Catherine Love: The specifics of site
As site-specific theatre becomes ever more ubiqutious, perhaps it is time to question what the label really means
What does it mean to be site-specific? The label, often found nestled in marketing copy alongside the similarly vague "immersive", is increasingly ubiquitous but still rarely defined. It has produced some incredible, inventive and innovative pieces of theatre, but all too often now it has the bitter flavour of cynicism.
I have written about the importance of space before, suggesting that "site-specific" is a bit of a misnomer and arguing that "all theatre is in dialogue with its site, whether consciously or not". What would a site-unspecific production look like, I often ask myself when reading about shows staged in ever more unlikely and spectacular surroundings. No production exists in a vacuum; even if it is staged in a traditional proscenium arch theatre or touring from studio to studio, every piece of theatre is surely specific to its site for at least the duration of that particular performance.
The next big site-specific/immersive production is RIFT's (formerly RETZ) overnight Macbeth, which has just unveiled its venue: Poplar's big, brutalist Balfron Tower. It promises "a fevered festival-like dream of characters sleepwalking through walls, confiding plots and conspiring murder in this lively and ambitious retelling of Shakespeare's Scottish play".

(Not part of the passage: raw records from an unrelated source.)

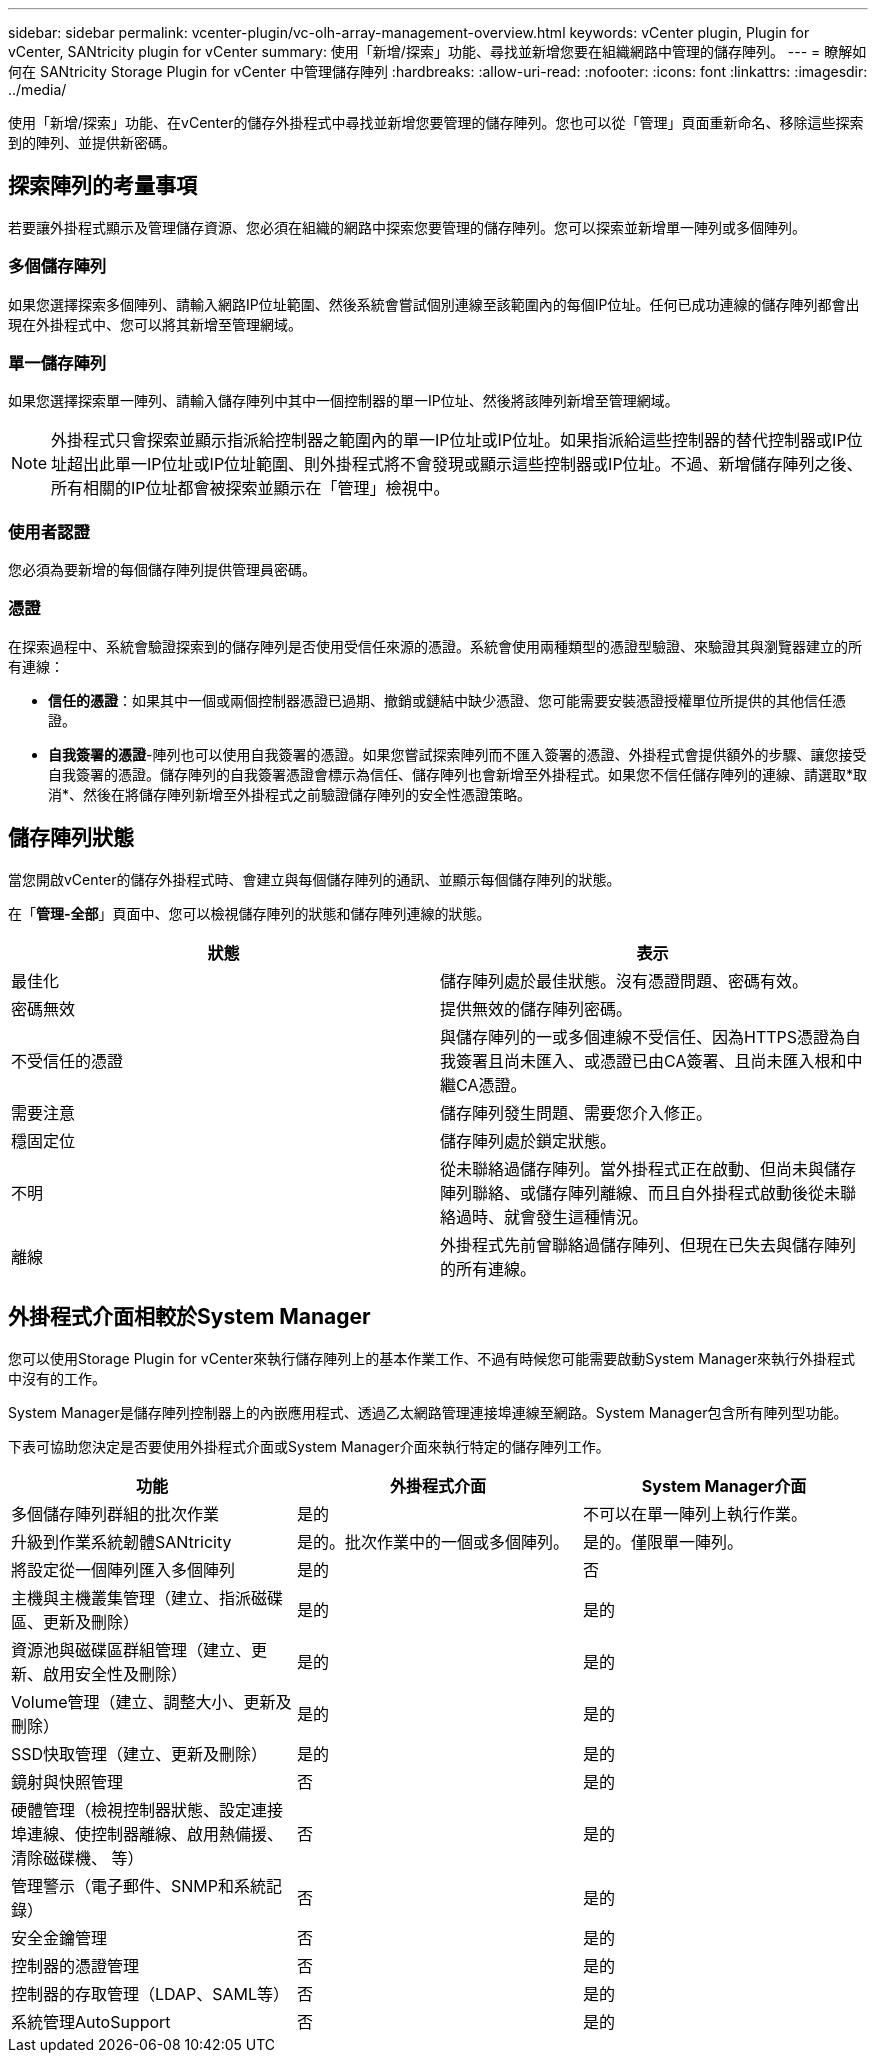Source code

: ---
sidebar: sidebar 
permalink: vcenter-plugin/vc-olh-array-management-overview.html 
keywords: vCenter plugin, Plugin for vCenter, SANtricity plugin for vCenter 
summary: 使用「新增/探索」功能、尋找並新增您要在組織網路中管理的儲存陣列。 
---
= 瞭解如何在 SANtricity Storage Plugin for vCenter 中管理儲存陣列
:hardbreaks:
:allow-uri-read: 
:nofooter: 
:icons: font
:linkattrs: 
:imagesdir: ../media/


[role="lead"]
使用「新增/探索」功能、在vCenter的儲存外掛程式中尋找並新增您要管理的儲存陣列。您也可以從「管理」頁面重新命名、移除這些探索到的陣列、並提供新密碼。



== 探索陣列的考量事項

若要讓外掛程式顯示及管理儲存資源、您必須在組織的網路中探索您要管理的儲存陣列。您可以探索並新增單一陣列或多個陣列。



=== 多個儲存陣列

如果您選擇探索多個陣列、請輸入網路IP位址範圍、然後系統會嘗試個別連線至該範圍內的每個IP位址。任何已成功連線的儲存陣列都會出現在外掛程式中、您可以將其新增至管理網域。



=== 單一儲存陣列

如果您選擇探索單一陣列、請輸入儲存陣列中其中一個控制器的單一IP位址、然後將該陣列新增至管理網域。


NOTE: 外掛程式只會探索並顯示指派給控制器之範圍內的單一IP位址或IP位址。如果指派給這些控制器的替代控制器或IP位址超出此單一IP位址或IP位址範圍、則外掛程式將不會發現或顯示這些控制器或IP位址。不過、新增儲存陣列之後、所有相關的IP位址都會被探索並顯示在「管理」檢視中。



=== 使用者認證

您必須為要新增的每個儲存陣列提供管理員密碼。



=== 憑證

在探索過程中、系統會驗證探索到的儲存陣列是否使用受信任來源的憑證。系統會使用兩種類型的憑證型驗證、來驗證其與瀏覽器建立的所有連線：

* *信任的憑證*：如果其中一個或兩個控制器憑證已過期、撤銷或鏈結中缺少憑證、您可能需要安裝憑證授權單位所提供的其他信任憑證。
* *自我簽署的憑證*-陣列也可以使用自我簽署的憑證。如果您嘗試探索陣列而不匯入簽署的憑證、外掛程式會提供額外的步驟、讓您接受自我簽署的憑證。儲存陣列的自我簽署憑證會標示為信任、儲存陣列也會新增至外掛程式。如果您不信任儲存陣列的連線、請選取*取消*、然後在將儲存陣列新增至外掛程式之前驗證儲存陣列的安全性憑證策略。




== 儲存陣列狀態

當您開啟vCenter的儲存外掛程式時、會建立與每個儲存陣列的通訊、並顯示每個儲存陣列的狀態。

在「*管理-全部*」頁面中、您可以檢視儲存陣列的狀態和儲存陣列連線的狀態。

|===
| 狀態 | 表示 


| 最佳化 | 儲存陣列處於最佳狀態。沒有憑證問題、密碼有效。 


| 密碼無效 | 提供無效的儲存陣列密碼。 


| 不受信任的憑證 | 與儲存陣列的一或多個連線不受信任、因為HTTPS憑證為自我簽署且尚未匯入、或憑證已由CA簽署、且尚未匯入根和中繼CA憑證。 


| 需要注意 | 儲存陣列發生問題、需要您介入修正。 


| 穩固定位 | 儲存陣列處於鎖定狀態。 


| 不明 | 從未聯絡過儲存陣列。當外掛程式正在啟動、但尚未與儲存陣列聯絡、或儲存陣列離線、而且自外掛程式啟動後從未聯絡過時、就會發生這種情況。 


| 離線 | 外掛程式先前曾聯絡過儲存陣列、但現在已失去與儲存陣列的所有連線。 
|===


== 外掛程式介面相較於System Manager

您可以使用Storage Plugin for vCenter來執行儲存陣列上的基本作業工作、不過有時候您可能需要啟動System Manager來執行外掛程式中沒有的工作。

System Manager是儲存陣列控制器上的內嵌應用程式、透過乙太網路管理連接埠連線至網路。System Manager包含所有陣列型功能。

下表可協助您決定是否要使用外掛程式介面或System Manager介面來執行特定的儲存陣列工作。

|===
| 功能 | 外掛程式介面 | System Manager介面 


| 多個儲存陣列群組的批次作業 | 是的 | 不可以在單一陣列上執行作業。 


| 升級到作業系統韌體SANtricity | 是的。批次作業中的一個或多個陣列。 | 是的。僅限單一陣列。 


| 將設定從一個陣列匯入多個陣列 | 是的 | 否 


| 主機與主機叢集管理（建立、指派磁碟區、更新及刪除） | 是的 | 是的 


| 資源池與磁碟區群組管理（建立、更新、啟用安全性及刪除） | 是的 | 是的 


| Volume管理（建立、調整大小、更新及刪除） | 是的 | 是的 


| SSD快取管理（建立、更新及刪除） | 是的 | 是的 


| 鏡射與快照管理 | 否 | 是的 


| 硬體管理（檢視控制器狀態、設定連接埠連線、使控制器離線、啟用熱備援、清除磁碟機、 等） | 否 | 是的 


| 管理警示（電子郵件、SNMP和系統記錄） | 否 | 是的 


| 安全金鑰管理 | 否 | 是的 


| 控制器的憑證管理 | 否 | 是的 


| 控制器的存取管理（LDAP、SAML等） | 否 | 是的 


| 系統管理AutoSupport | 否 | 是的 
|===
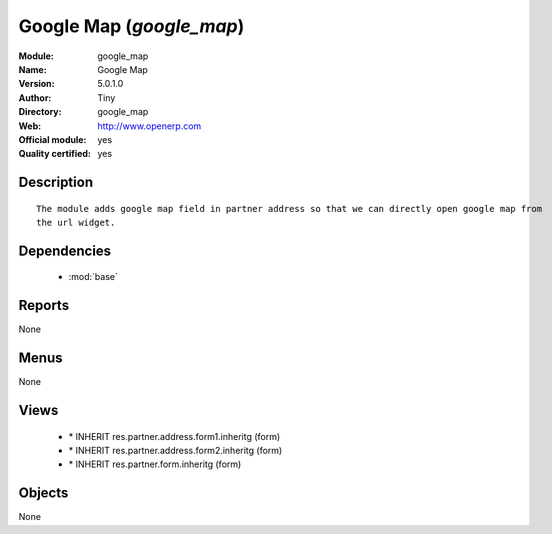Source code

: 
.. module:: google_map
    :synopsis: Google Map (Official, Quality Certified)
    :noindex:
.. 

.. raw:: html

    <link rel="stylesheet" href="../_static/hide_objects_in_sidebar.css" type="text/css" />

Google Map (*google_map*)
=========================
:Module: google_map
:Name: Google Map
:Version: 5.0.1.0
:Author: Tiny
:Directory: google_map
:Web: http://www.openerp.com
:Official module: yes
:Quality certified: yes

Description
-----------

::

  The module adds google map field in partner address so that we can directly open google map from 
  the url widget.

Dependencies
------------

 * :mod:`base`

Reports
-------

None


Menus
-------


None


Views
-----

 * \* INHERIT res.partner.address.form1.inheritg (form)
 * \* INHERIT res.partner.address.form2.inheritg (form)
 * \* INHERIT res.partner.form.inheritg (form)


Objects
-------

None

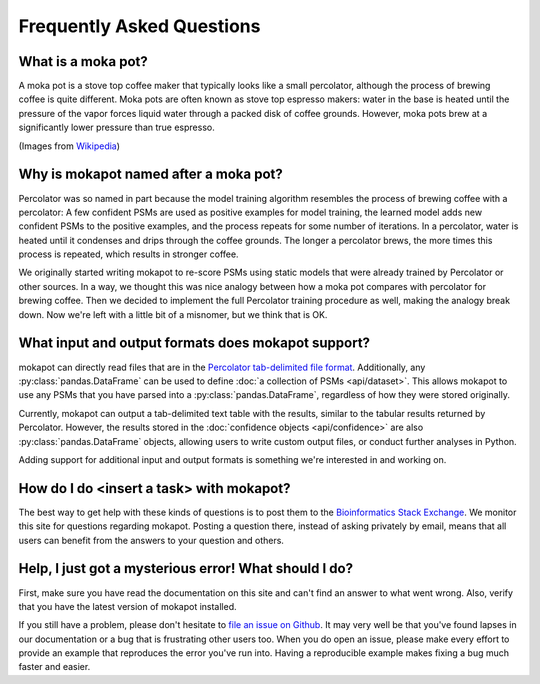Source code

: Frequently Asked Questions
==========================

What is a moka pot?
-----------------------

A moka pot is a stove top coffee maker that typically looks like a small
percolator, although the process of brewing coffee is quite different. Moka pots
are often known as stove top espresso makers: water in the base is heated until
the pressure of the vapor forces liquid water through a packed disk of coffee
grounds. However, moka pots brew at a significantly lower pressure than true
espresso.

.. image:: https://upload.wikimedia.org/wikipedia/commons/thumb/0/01/Espressokanne_im_Lichtzelt.jpg/800px-Espressokanne_im_Lichtzelt.jpg
  :width: 200
  :alt: Moka pot image

.. image:: https://upload.wikimedia.org/wikipedia/commons/d/dd/Moka_Animation.gif
  :width: 200
  :alt: Moka pot animation

(Images from `Wikipedia <https://en.wikipedia.org/wiki/Moka_pot>`_)

Why is mokapot named after a moka pot?
--------------------------------------

Percolator was so named in part because the model training algorithm
resembles the process of brewing coffee with a percolator: A few confident PSMs
are used as positive examples for model training, the learned model adds new
confident PSMs to the positive examples, and the process repeats for some number
of iterations. In a percolator, water is heated until it condenses and
drips through the coffee grounds. The longer a percolator brews, the more times
this process is repeated, which results in stronger coffee.

We originally started writing mokapot to re-score PSMs using static models that
were already trained by Percolator or other sources. In a way, we thought this
was nice analogy between how a moka pot compares with percolator for brewing
coffee. Then we decided to implement the full Percolator training procedure as
well, making the analogy break down. Now we're left with a little bit of a
misnomer, but we think that is OK.

What input and output formats does mokapot support?
---------------------------------------------------

mokapot can directly read files that are in the `Percolator tab-delimited file
format
<https://github.com/percolator/percolator/wiki/Interface#tab-delimited-file-format>`_.
Additionally, any :py:class:`pandas.DataFrame` can be used to define :doc:`a
collection of PSMs <api/dataset>`. This allows mokapot to use any PSMs that you
have parsed into a :py:class:`pandas.DataFrame`, regardless of how they were
stored originally.

Currently, mokapot can output a tab-delimited text table with the results,
similar to the tabular results returned by Percolator. However, the results
stored in the :doc:`confidence objects <api/confidence>` are also
:py:class:`pandas.DataFrame` objects, allowing users to write custom output
files, or conduct further analyses in Python.

Adding support for additional input and output formats is something we're
interested in and working on.


How do I do <insert a task> with mokapot?
-----------------------------------------

The best way to get help with these kinds of questions is to post them to the
`Bioinformatics Stack Exchange <https://bioinformatics.stackexchange.com/>`_. We
monitor this site for questions regarding mokapot. Posting a question there,
instead of asking privately by email, means that all users can benefit from
the answers to your question and others.


Help, I just got a mysterious error! What should I do?
------------------------------------------------------

First, make sure you have read the documentation on this site and can't find an
answer to what went wrong. Also, verify that you have the latest version of
mokapot installed.

If you still have a problem, please don't hesitate to `file an issue on Github
<https://github.com/wfondrie/mokapot/issues>`_. It may very well be that you've
found lapses in our documentation or a bug that is frustrating other users too.
When you do open an issue, please make every effort to provide an example that
reproduces the error you've run into. Having a reproducible example makes fixing
a bug much faster and easier.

It's hard not to admire RIFT's ambition. The last production of theirs that I saw was The Trial, an audacious reworking of Kafka's chilling short story that sent theatregoers first around Hoxton and then to the labyrinthine "Department for Digital Privacy". Its immersion felt like a genuinely investigative way of approaching Kafka's text, even if the piece fell short - for me, at least - of its impressive aims.
"Every piece of theatre is surely specific to its site for at least the duration of that particular performance"
My concern, however, is that supposed site-specificity becomes more about branding than artistic curiosity. Punchdrunk are the most regularly cited example, with their pricey VIP tickets and corporate events, but others are going the same way. RIFT, for instance, have been selling a special "Royal Package" to theatregoers who are willing to fork out extra for an exclusive experience. There's more than a touch of irony to the fact that the very thing that supposedly makes theatre resistant to commodification - its fleeting, "you had to be there" quality - has become its strongest selling point in an experience economy.
Rather than opting for the marketing appeal of the "site-specific" (note the inverted commas), it is perhaps more interesting to consider the mechanics of space in what we might think of as more "traditional" theatre venues. Chris Goode's The Forest and the Field, though staged in a fairly standard space at Ovalhouse, made me think harder about my surroundings and the shared space of theatre than pretty much anything else I've seen. Or think of Tim Crouch's The Author, which was entirely specific to the charged space of the Royal Court and its theatrical history. What might it look like if more theatre really paid attention to the specifics of its site?